Ontario MPP
- In office 1934–1937
- Preceded by: William Henry Ireland
- Succeeded by: Richard Duke Arnott
- Constituency: Hastings West

Personal details
- Born: October 7, 1877 Stirling, Ontario
- Died: April 27, 1944 (aged 66) Toronto, Ontario
- Party: Liberal
- Spouse: Mabel Adam (m. 1908)
- Alma mater: McMaster University (Arts, 1900) McGill University (Medicine, 1904)
- Occupation: Doctor

= James Albert Faulkner =

Canadian politician (1877–1944)

James Albert Faulkner (October 7, 1877 April 27, 1944) was a Canadian medical practitioner, public servant and a cabinet Minister in the Ontario government.

==Background==
Faulkner was born in Stirling, Ontario and was of United Empire Loyalist heritage. Initially graduating from McMaster University in 1900 with a degree in arts, he went to McGill University for further education in medicine and graduated in 1904. He set up his medical practice at Foxboro, Ontario and stayed there until 1918 when he moved to Belleville. He served as the Medical Officer of Health for Thurlow Township for 27 years.

==Politics==
In 1934 he ran for the Liberal Party of Ontario in Hastings West, a predominantly Conservative riding, and was elected to the Legislative Assembly of Ontario. He served as Minister of Health in Mitchell Hepburn's government until the 1937 general election, where he was unable to be reelected.

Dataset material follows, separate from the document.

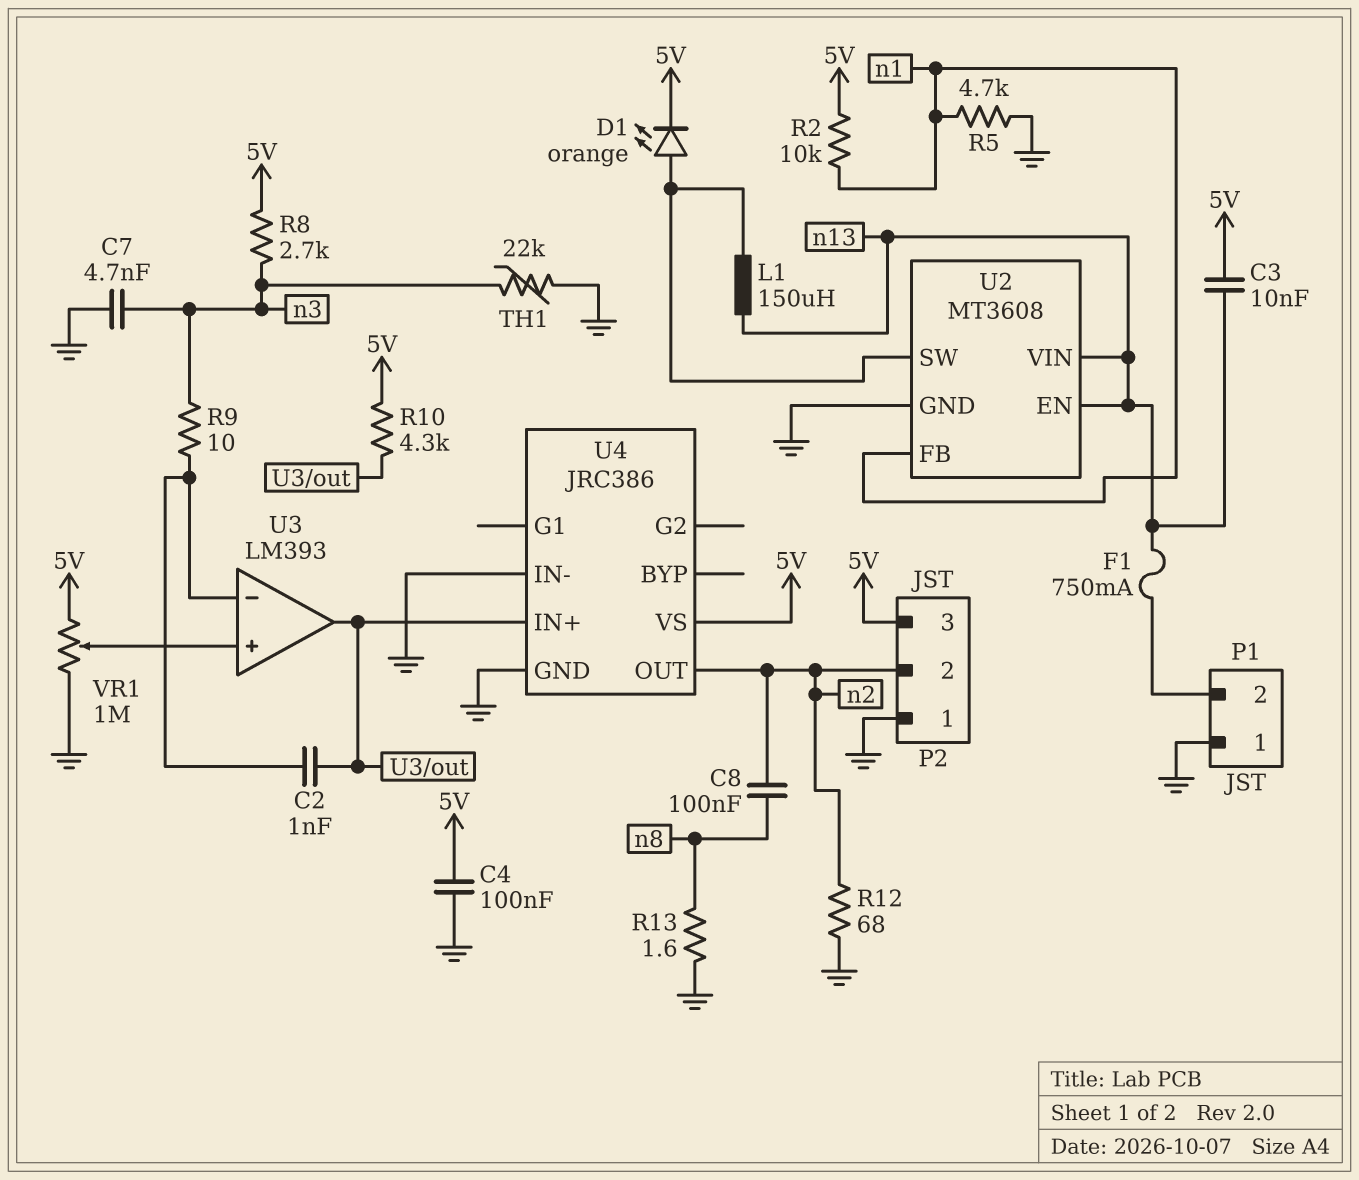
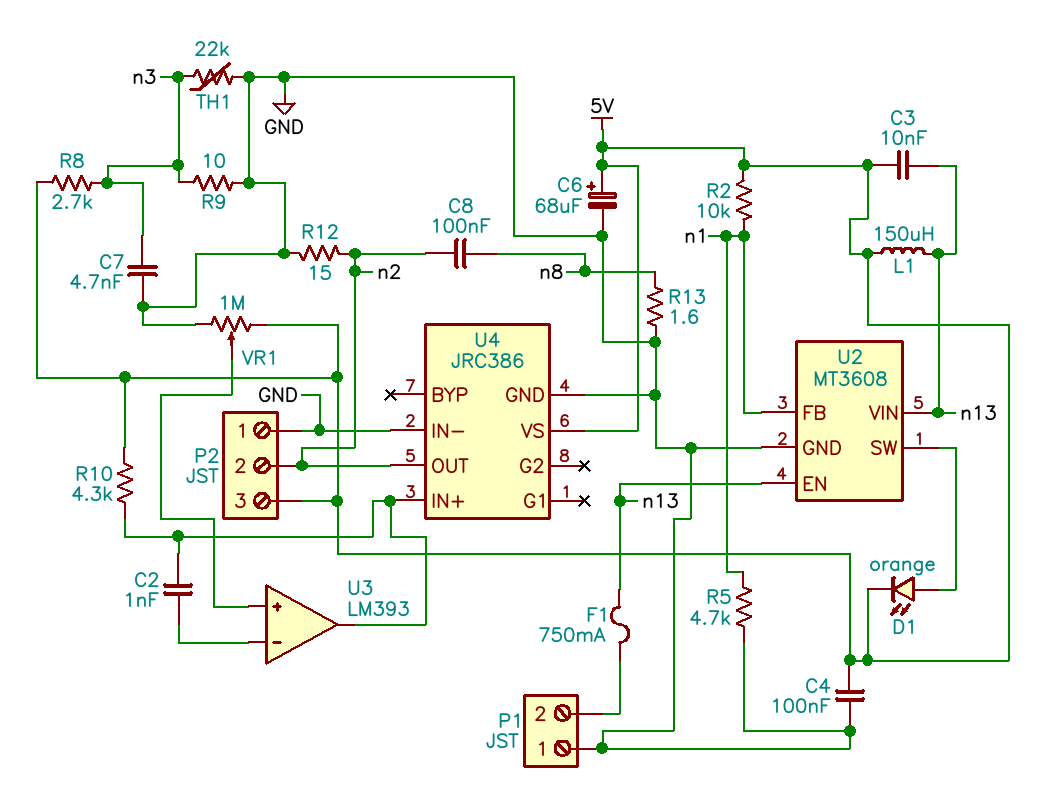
C6: none -> 68uF (plus 5V, minus GND)
L1: 150uH (U2/SW, n13) -> 150uH (5V, n13)
R9: 10 (U3/in-, n3) -> 10 (GND, n3)
R12: 68 (GND, n2) -> 15 (GND, n2)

During his time as Minister, he was noted for being active in the fight against cancer, mental disabilities and streptococcal infections. In 1935, he became involved in the controversy over the Essiac herbal compound, arranging for Frederick Banting to evaluate its claims relating to cancer therapy, but Rene Caisse (Essiac's promoter) refused to cooperate.

===Cabinet positions===

Hepburn ministry, Province of Ontario (1934–1942)
Cabinet post (1)
| Predecessor | Office | Successor |
| John Robb | Minister of Health 1934-1937 | Harold Kirby |

==Later life==

Faulkner was later appointed as chairman of the Old Age Pension and Mothers' Allowance Board. He died in 1944 at the Toronto General Hospital following a brief illness.